• _What you need to do_
1: Give the usernames of everyone who posted in the Hymer washroom mirror thread, each name listed once.
2: According to bjandlin in the Hymer washroom mirror thread, what holds the mirror in place?

··· Text

# Hymer washroom mirror



## Tucano (Jun 9, 2006)

Happy New Year to all,

The mirror backing is coming away from the above mentioned mirror and it appears to be quite a complicated process to remove various pieces in the washroom simply to replace the mirror.

The van is a 2006 reg Hymer 584, has anyone reading this attempted the task, I am now considering the simpler solution of breaking the mirror  

Many thanks,

Norman.


----------



## lipupfatty (Sep 3, 2008)

Hello, I had a 584 a few years ago where the mirror became loose.
I just sikaflexed it back on. With that stuff on it the rest of the van could fall apart before it comes off again. :idea:


----------



## p-c (Oct 27, 2007)

Hi
A happy new year to you to.
Perhaps rather than breaking it if it is still soundly fixed, and it is only the mirror backing peeling, you could stick another mirror over it. A specialist glass shop will cut and finish one to size and template.
p-c


----------



## bjandlin (Sep 15, 2009)

*hymer mirror*

Hello, I've changed mine.
The mirror is held with 3 vertical strips of double sided tape & one along the bottom edge above the basin.
I removed mine by gently easing it away from the bottom left corner.
It's free on the left hand side & in a recess on the right hand. So you need to ease it all the way up from the left first.
The new mirror I had cut to size & refitted with double sided again.
First fitting into the r/h recess.
You may like to think of doing as I have in making the new mirror about an inch shorter. You will see once you've removed it that it covers the top fixing screws for the wash basin. So if you ever need to remove the basin you have to go through all the hassle of taking the mirror off again.
I found a wood strip to match the other trims & fitted it with the tape again. Looks really original & I can get the basin out easily if needed.
PM me if I can help further.
Barrie.


----------



## bjandlin (Sep 15, 2009)

*hymer mirror*

PS.
Forgot to say, take off the bezels from the 2 lamps above the basin.
Barrie.


----------



## Tucano (Jun 9, 2006)

Once again I thank members of this forum for their advice, on this occasion bjandlin have given me exactly what I wanted to know.
Norman.


----------



## Tucano (Jun 9, 2006)

An update to my original post,

I deliberately broke the mirror today and then carefully removed the pieces. 
I just need to measure up and order a replacement now, thanks to the advice offered previously.

Norman.


----------

······
··· Dataset entries

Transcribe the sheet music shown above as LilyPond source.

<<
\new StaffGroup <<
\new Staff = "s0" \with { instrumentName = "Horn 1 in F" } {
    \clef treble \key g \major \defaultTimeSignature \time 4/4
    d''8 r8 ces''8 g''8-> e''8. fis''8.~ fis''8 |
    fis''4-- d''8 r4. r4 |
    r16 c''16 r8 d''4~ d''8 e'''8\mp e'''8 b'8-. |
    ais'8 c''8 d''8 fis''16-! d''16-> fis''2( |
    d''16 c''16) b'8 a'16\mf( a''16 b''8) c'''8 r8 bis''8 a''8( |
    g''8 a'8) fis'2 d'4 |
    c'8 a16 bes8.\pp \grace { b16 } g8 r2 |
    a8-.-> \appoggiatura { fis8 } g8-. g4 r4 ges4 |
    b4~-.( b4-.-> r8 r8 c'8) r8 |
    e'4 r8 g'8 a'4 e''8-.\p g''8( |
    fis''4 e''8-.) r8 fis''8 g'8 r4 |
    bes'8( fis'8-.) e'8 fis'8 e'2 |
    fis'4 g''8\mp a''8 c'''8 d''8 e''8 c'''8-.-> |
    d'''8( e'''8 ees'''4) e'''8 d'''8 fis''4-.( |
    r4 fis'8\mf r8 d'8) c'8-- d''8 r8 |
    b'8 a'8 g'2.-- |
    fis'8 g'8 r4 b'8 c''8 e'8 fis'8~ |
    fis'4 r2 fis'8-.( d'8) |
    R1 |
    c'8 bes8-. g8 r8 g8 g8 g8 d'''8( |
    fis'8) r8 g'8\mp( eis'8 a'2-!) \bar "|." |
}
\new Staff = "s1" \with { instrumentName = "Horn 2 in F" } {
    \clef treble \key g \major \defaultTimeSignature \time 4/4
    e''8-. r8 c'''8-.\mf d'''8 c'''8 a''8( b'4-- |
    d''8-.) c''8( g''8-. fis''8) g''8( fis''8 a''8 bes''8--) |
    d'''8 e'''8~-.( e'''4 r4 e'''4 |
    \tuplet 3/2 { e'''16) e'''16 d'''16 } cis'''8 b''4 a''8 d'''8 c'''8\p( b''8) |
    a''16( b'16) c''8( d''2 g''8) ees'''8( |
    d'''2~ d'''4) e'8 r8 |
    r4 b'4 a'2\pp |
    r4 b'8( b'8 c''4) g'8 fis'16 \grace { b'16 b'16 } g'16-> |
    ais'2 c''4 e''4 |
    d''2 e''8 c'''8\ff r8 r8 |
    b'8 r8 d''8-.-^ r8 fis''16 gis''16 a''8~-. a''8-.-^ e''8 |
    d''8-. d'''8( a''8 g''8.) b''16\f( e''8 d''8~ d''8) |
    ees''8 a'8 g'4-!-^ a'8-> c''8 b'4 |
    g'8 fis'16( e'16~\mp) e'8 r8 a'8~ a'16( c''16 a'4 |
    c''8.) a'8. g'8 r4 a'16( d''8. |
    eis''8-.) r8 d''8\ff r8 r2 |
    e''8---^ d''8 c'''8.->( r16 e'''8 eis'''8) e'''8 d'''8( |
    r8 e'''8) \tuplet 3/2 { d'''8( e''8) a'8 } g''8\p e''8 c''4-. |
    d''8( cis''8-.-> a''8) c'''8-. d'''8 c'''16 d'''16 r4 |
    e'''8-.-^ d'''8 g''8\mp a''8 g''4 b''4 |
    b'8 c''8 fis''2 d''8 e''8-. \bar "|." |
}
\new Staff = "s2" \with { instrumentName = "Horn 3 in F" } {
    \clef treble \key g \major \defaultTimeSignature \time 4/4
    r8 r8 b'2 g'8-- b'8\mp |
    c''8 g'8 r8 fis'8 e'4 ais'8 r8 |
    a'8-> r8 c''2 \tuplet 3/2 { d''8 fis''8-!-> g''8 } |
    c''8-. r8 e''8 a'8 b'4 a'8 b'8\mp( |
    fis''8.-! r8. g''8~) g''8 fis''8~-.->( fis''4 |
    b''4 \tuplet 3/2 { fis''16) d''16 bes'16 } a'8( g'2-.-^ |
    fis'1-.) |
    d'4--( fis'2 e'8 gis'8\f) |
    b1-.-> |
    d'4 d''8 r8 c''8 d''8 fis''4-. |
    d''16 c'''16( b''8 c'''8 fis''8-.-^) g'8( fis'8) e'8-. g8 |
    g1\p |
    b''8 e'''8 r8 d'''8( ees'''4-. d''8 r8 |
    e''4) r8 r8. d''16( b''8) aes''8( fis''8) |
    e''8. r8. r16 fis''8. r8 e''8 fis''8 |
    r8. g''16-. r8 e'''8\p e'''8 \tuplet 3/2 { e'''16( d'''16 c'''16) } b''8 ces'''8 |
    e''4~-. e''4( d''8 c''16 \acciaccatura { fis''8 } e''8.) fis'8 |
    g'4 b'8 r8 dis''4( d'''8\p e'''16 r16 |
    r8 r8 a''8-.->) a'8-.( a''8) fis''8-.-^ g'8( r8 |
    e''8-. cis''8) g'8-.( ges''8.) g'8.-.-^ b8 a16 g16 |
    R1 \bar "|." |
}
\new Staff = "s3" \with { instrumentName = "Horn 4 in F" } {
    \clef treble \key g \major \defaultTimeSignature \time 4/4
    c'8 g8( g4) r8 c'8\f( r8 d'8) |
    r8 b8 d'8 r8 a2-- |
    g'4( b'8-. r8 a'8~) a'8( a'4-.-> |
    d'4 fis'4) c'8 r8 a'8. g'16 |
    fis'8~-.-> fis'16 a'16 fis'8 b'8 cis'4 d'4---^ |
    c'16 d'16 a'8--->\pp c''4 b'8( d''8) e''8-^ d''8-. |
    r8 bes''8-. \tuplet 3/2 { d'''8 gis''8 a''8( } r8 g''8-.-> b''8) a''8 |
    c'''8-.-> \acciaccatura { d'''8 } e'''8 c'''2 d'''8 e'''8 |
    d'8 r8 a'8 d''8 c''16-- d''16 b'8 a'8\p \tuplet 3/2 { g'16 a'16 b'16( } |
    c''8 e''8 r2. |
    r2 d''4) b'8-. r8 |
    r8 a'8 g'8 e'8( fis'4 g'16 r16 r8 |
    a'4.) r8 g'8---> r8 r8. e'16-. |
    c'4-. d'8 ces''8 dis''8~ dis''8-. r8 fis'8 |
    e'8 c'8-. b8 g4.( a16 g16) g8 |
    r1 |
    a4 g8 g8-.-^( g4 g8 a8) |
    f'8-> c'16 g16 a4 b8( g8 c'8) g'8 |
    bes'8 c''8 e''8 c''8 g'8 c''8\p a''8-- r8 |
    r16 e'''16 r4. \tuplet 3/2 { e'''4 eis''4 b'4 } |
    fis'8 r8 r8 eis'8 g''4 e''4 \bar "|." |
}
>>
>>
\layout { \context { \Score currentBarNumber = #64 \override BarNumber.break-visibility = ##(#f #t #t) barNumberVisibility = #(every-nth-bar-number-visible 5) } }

······

• _Outputs by task_
1: Tucano, lipupfatty, p-c, bjandlin

2: Three vertical strips of double-sided tape and one strip along the bottom edge above the basin.